_Data records:_
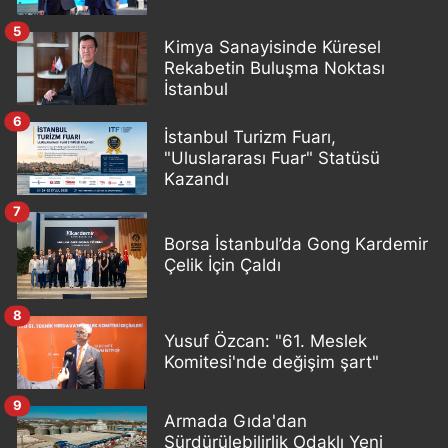
5
Kimya Sanayisinde Küresel
Rekabetin Buluşma Noktası
İstanbul
6
İstanbul Turizm Fuarı,
"Uluslararası Fuar" Statüsü
Kazandı
7
Borsa İstanbul’da Gong Kardemir
Çelik İçin Çaldı
8
Yusuf Özcan: "61. Meslek
Komitesi'nde değişim şart"
9
Armada Gıda'dan
Sürdürülebilirlik Odaklı Yeni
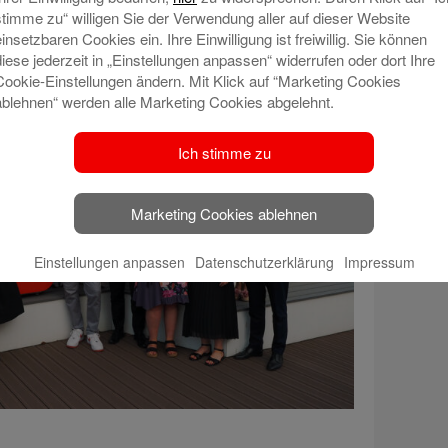
stimme zu“ willigen Sie der Verwendung aller auf dieser Website
einsetzbaren Cookies ein. Ihre Einwilligung ist freiwillig. Sie können
diese jederzeit in „Einstellungen anpassen“ widerrufen oder dort Ihre
Cookie-Einstellungen ändern. Mit Klick auf “Marketing Cookies
ablehnen“ werden alle Marketing Cookies abgelehnt.
Ich stimme zu
Marketing Cookies ablehnen
Einstellungen anpassen
Datenschutzerklärung
Impressum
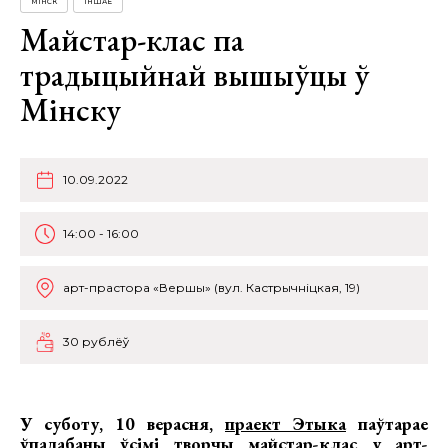
МІНСК
ІНШАЕ
Майстар-клас па
традыцыйнай вышыўцы ў
Мінску
10.09.2022
14:00 - 16:00
арт-прастора «Вершы» (вул. Кастрычніцкая, 19)
30 рублёў
У суботу, 10 верасня,
праект Этыка
паўтарае
ўпадабаны ўсімі творчы майстар-клас у арт-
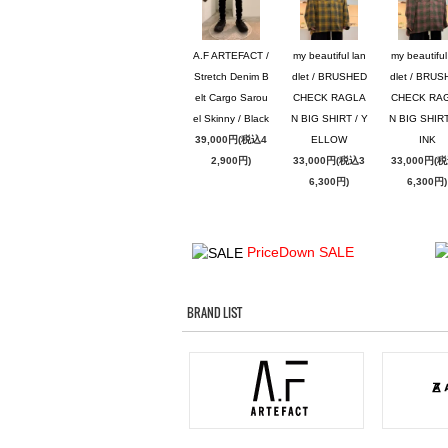
A.F ARTEFACT /
my beautiful lan
my beautiful
Stretch Denim B
dlet / BRUSHED
dlet / BRU
elt Cargo Sarou
CHECK RAGLA
CHECK RA
el Skinny / Black
N BIG SHIRT / Y
N BIG SHIRT
39,000円(税込4
ELLOW
INK
2,900円)
33,000円(税込3
33,000円(
6,300円)
6,300円)
PriceDown SALE
BRAND LIST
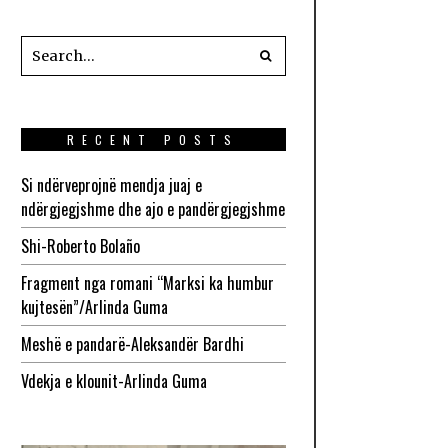
RECENT POSTS
Si ndërveprojnë mendja juaj e
ndërgjegjshme dhe ajo e pandërgjegjshme
Shi-Roberto Bolaño
Fragment nga romani “Marksi ka humbur
kujtesën”/Arlinda Guma
Meshë e pandarë-Aleksandër Bardhi
Vdekja e klounit-Arlinda Guma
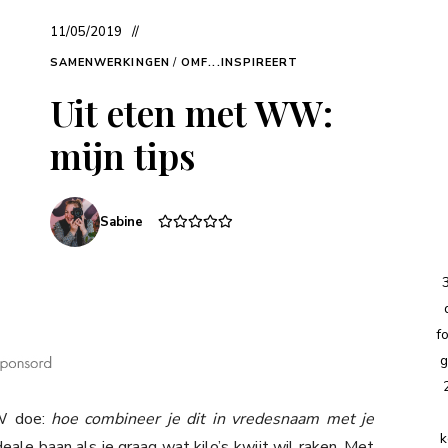
11/05/2019
SAMENWERKINGEN
/
OMF...INSPIREERT
Uit eten met WW:
mijn tips
Sabine
f
g
WW doe:
hoe combineer je dit in vredesnaam met je
k
ale baan als je graag wat kilo’s kwijt wil raken. Met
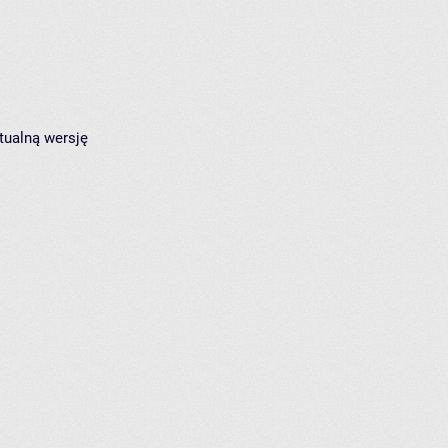
tualną wersję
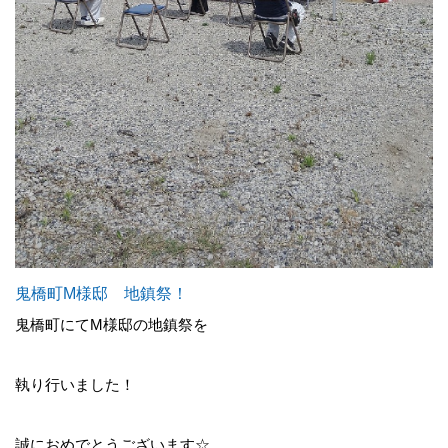
鬼橋町M様邸 地鎮祭！
鬼橋町にてM様邸の地鎮祭を
執り行いました！
誠におめでとうございます☆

_Job item:_
In the listing above, find the line with "dlet / BRUSHED" and the line with "Si ndërveprojnë mendja juaj e". Set down both and every line between them, minus the pictures.

_Task answer:_
dlet / BRUSHED
dlet / BRU
elt Cargo Sarou
CHECK RAGLA
CHECK RA
el Skinny / Black
N BIG SHIRT / Y
N BIG SHIRT
39,000円(税込4
ELLOW
INK
2,900円)
33,000円(税込3
33,000円(
6,300円)
6,300円)
PriceDown SALE
BRAND LIST
RECENT POSTS
Si ndërveprojnë mendja juaj e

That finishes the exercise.